Nonetheless, a fearless performance was all that was needed to take Widmann’s wile and wit in the nature of its intentions. Tingling Stravinsky-like chords and timbres lit up the Intrada; the Menuetto, a scherzo (joke) in its literal sense, played mischief at every turn; the extended loveliness of the Lied Ohne Worte took us deep into the weirdly oscillating world of microtones; while the Intermezzo and Finale steered a manic course from full-on riot and surreal intensity to resolution. 

Very Widmann, but as for Schubert……….?

Ken Walton 

Steven Osborne @ 50

STEVEN OSBORNE / 50th Birthday Concert
Wigmore Hall, London

Current circumstances prevent friends gathering for a major birthday bash; but there’s a way round it if you happen to be a highly-respected solo pianist and your close friends also warrant a place among today’s classical music elite. 

Thus Steven Osborne and friends were the starry concert party last Friday in an audience-less 50th birthday bash for the Scots pianist, forming part of the Wigmore Hall’s excellent live-streamed concert series, and featuring music chosen by Osborne himself. The outcome was a warm-hearted feast of Schubert and Ravel.

The friends – if you’ve followed Osborne in the many brilliant collaborations he has enjoyed over and above his international solo career – were personally chosen and predictably so: pianist Paul Lewis, the other half of a recently-released duo album with Osborne, the soprano Ailish Tynan, violinist Alina Ibragimova, Lewis’ cellist wife Bjørg Lewis, and Osborne’s own wife, clarinettist Jean Johnson. Their socially-distanced presence was a sequence of duo and trio combinations. 

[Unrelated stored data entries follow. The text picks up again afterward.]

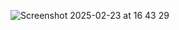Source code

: ![Screenshot 2025-02-23 at 16 43 29](https://github.com/user-attachments/assets/c1d40b21-8f80-4987-8b38-400a5b2d8933)
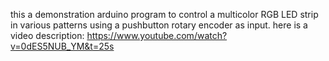 this a demonstration arduino program to control a multicolor RGB LED strip in various patterns using a pushbutton rotary encoder as input.
here is a video description: https://www.youtube.com/watch?v=0dES5NUB_YM&t=25s
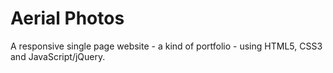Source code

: # Aerial Photos
A responsive single page website - a kind of portfolio - using HTML5, CSS3 and JavaScript/jQuery.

Osborne’s single solo contribution came in the magically impressionistic sonorities of La Vallée des Cloches from Ravel’s 1904-5 suite Miroirs, which he introduced as “an aperitif” to the same composer’s Piano Trio in A minor – a typically modest touch; a typically breathtaking performance.

As for the Piano Trio – the personally chosen favourite around which Osborne planned the rest of his programme – its homogenous warmth summed up the extraordinary musical symbiosis that had thus far distinguished an evening beginning with the intimate salon charm of Schubert’s The Death and the Maiden (Osborne, Johnson and Tynan relishing – as we all are at the moment – the ultimate anticipation of Spring), and the Fantasie in F Minor for piano duo. 

In the latter, Osborne and a masked Paul Lewis went for the Covid-safe option of two separate pianos rather than the one-piano-four-hands Schubert intended, but the outcome was one of singular entrancement, an interaction of instant and instinctive ideas, and never once a suggestion that either pianist was going it alone. 

But it was that final Ravel which summed up the true nature of this celebration. It was not about noisy prima donna voices showing off among themselves, but rather a cosy respect for the music that defines their lives. The Trio featured the lustrously tasteful violin playing of Ibragimova alongside the equally amenable Bjørg Lewis and Osborne, all with personal flavourings to offer, but always with the common goal of respecting Ravel’s unmatchable ear for instrumental colour.

The story goes that Ravel picked up the opening theme of the Piano Trio from watching ice cream vendors dancing a fandango on the Basque coast. That’s as riotous as this exquisitely tasteful birthday celebration got. No encore, no histrionics, just a quiet recognition by some fine musicians that they were able to share a good friend’s special moment together.